Limit access, urge parents not to linger after discharge

Limiting access to hospital units is one strategy for reducing the risk of abductions and other threats to children, notes Dan Yaross, director of security at Nationwide Children’s Hospital in Columbus. Nationwide uses a system that provides visitors with a hotel-type card key that provides unit access after they have registered and been cleared for visiting a certain patient. (See the story on p. 112 for more on Nationwide’s system.)

The kidnapper’s success in the Pittsburgh case reveals a previously unknown weakness in the use of infant security technology, says John Rabun, ASCW, director of infant abduction response for the National Center for Missing and Exploited Children (NCMEC) in Alexandria, VA. He spent 28 years as executive vice president and CEO of NCMEC before semi-retiring in February 2012. The hospital uses the Hugs infant protection system from Stanley Solutions in Framingham, MA, which Rabun says is one of the more advanced and reliable technology options.

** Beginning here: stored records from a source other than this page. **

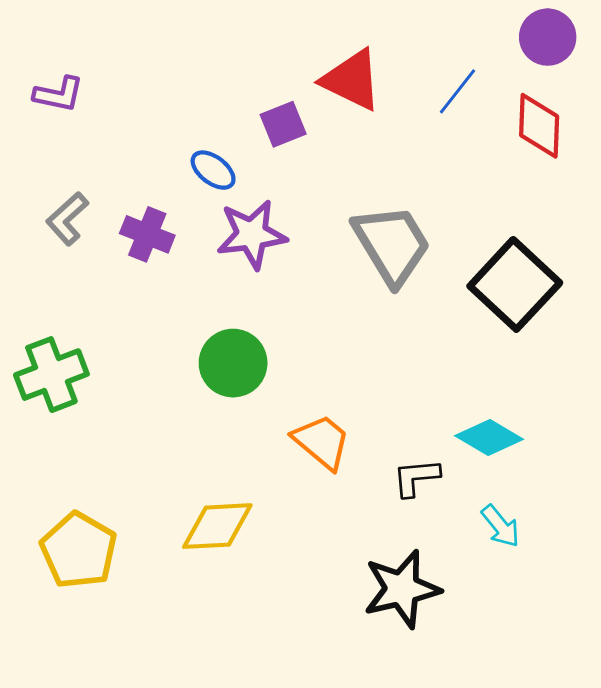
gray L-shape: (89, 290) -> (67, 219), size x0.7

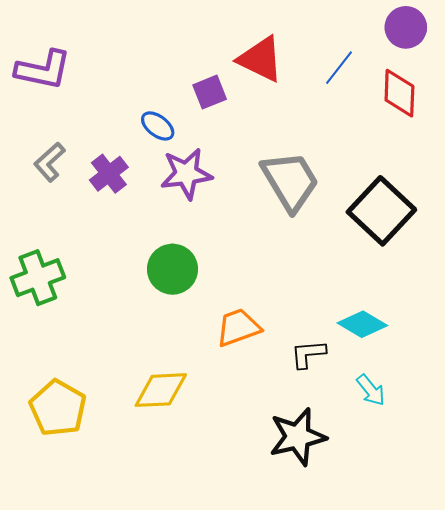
purple L-shape: (59, 94) -> (43, 70), size x1.5
purple cross: (147, 234) -> (109, 174), turned 30
orange trapezoid: (322, 442) -> (238, 327), turned -60

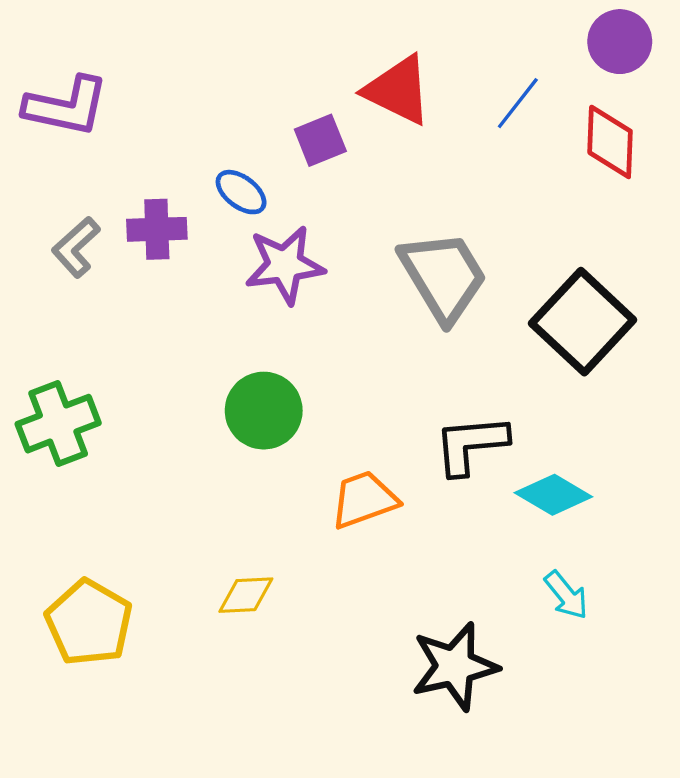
purple cross: (109, 174) -> (157, 229), moved, turned 36
black L-shape: (308, 354) -> (471, 445), moved, size x1.4
yellow diamond: (161, 390) -> (246, 595), size x0.7

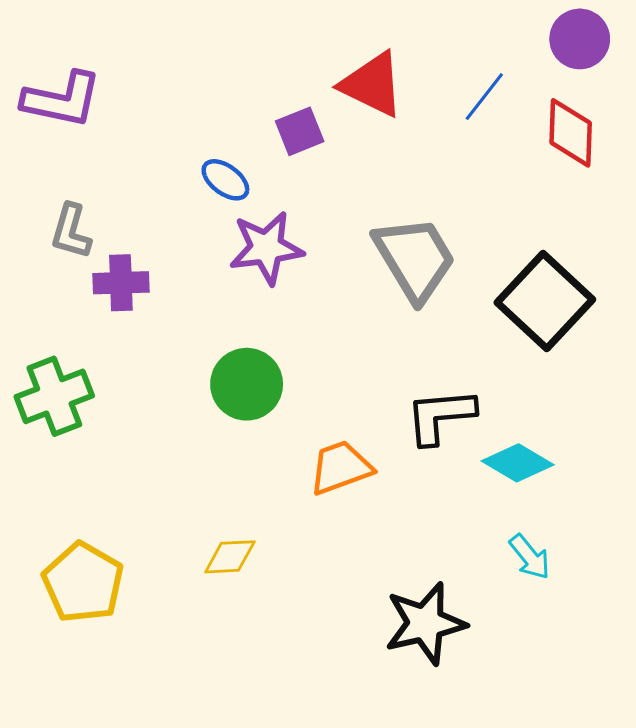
purple cross: (157, 229) -> (121, 283), moved
gray L-shape: (76, 247) -> (71, 231), turned -32

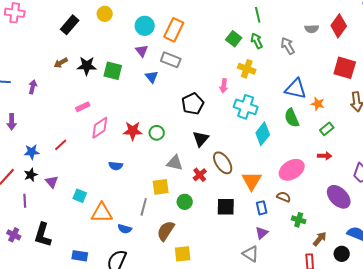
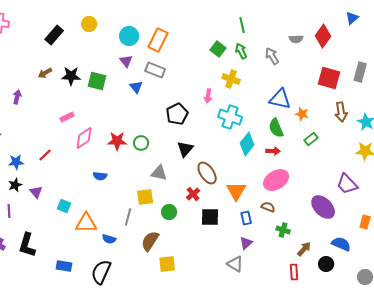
red arrow: (325, 156) -> (273, 151), moved
red cross: (200, 175) -> (193, 194), moved

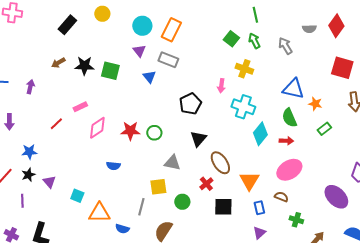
red line: (45, 155) -> (56, 124), moved

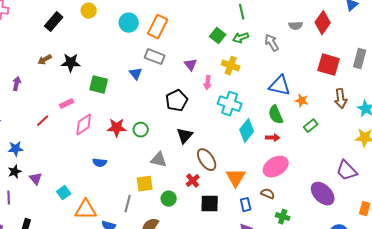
green arrow: (254, 41) -> (241, 38), turned -84
purple triangle: (139, 51) -> (191, 65), moved
green square: (110, 71) -> (99, 85), moved
cyan square: (77, 196) -> (64, 193), turned 32

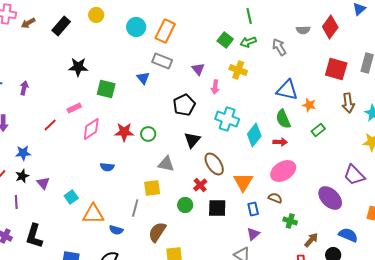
brown arrow: (45, 60) -> (28, 23), moved
cyan cross: (230, 104) -> (227, 119), moved
green circle: (169, 199) -> (185, 205), moved

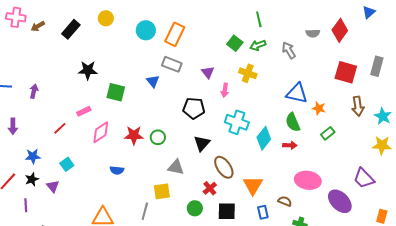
black pentagon: (184, 105) -> (194, 108), turned 30
pink ellipse: (283, 171) -> (308, 180), moved, turned 40
cyan square: (71, 197) -> (67, 164), moved

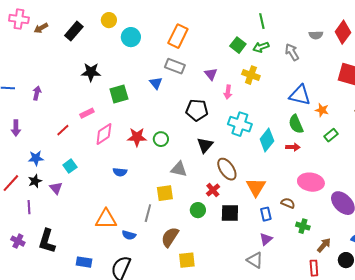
cyan circle: (146, 30) -> (131, 37), moved
green square: (116, 92) -> (119, 94), turned -30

“The more we think that we have every angle covered, the more we’re shown that infant security is a moving target,” Rabun says. “Who would have thought this could happen in the few minutes after the tag is removed?

Sensor tags should be removed from the baby at the last possible moment during the discharge process, Rabun says. Most hospitals follow that procedure, he says, though there is no formal protocol for removal. Most families leave the unit and the hospital as soon as the discharge process is complete, but inevitably some will return to the room for forgotten belongings, make a visit to the gift shop, or otherwise delay, he says.

“After talking to a lot of staff around the country, after the Pittsburgh incident, I realized this may happen a lot more than we think. But it’s kind of non-observable to outsiders who make a lot of the security recommendations,” he says.

Because the risk of abduction and liability remains as long as the infant is on hospital property, Rabun suggests that the family be made aware that the baby is no longer a patient and no longer protected by the sensor technology.

That discussion will take some finesse, however. Urging the family to leave the hospital immediately makes sense, but you must avoid the impression that you are hustling people out the door the minute they are no longer customers, Rabun says. Instead, focus on the fact that the baby’s care is now complete. He suggests using language such as this: “We’re removing the baby’s sensor tag, so that means we won’t be able to monitor his location anymore. Now that you’re discharged, remember that no staff member will ask to take the baby away from you for any reason.”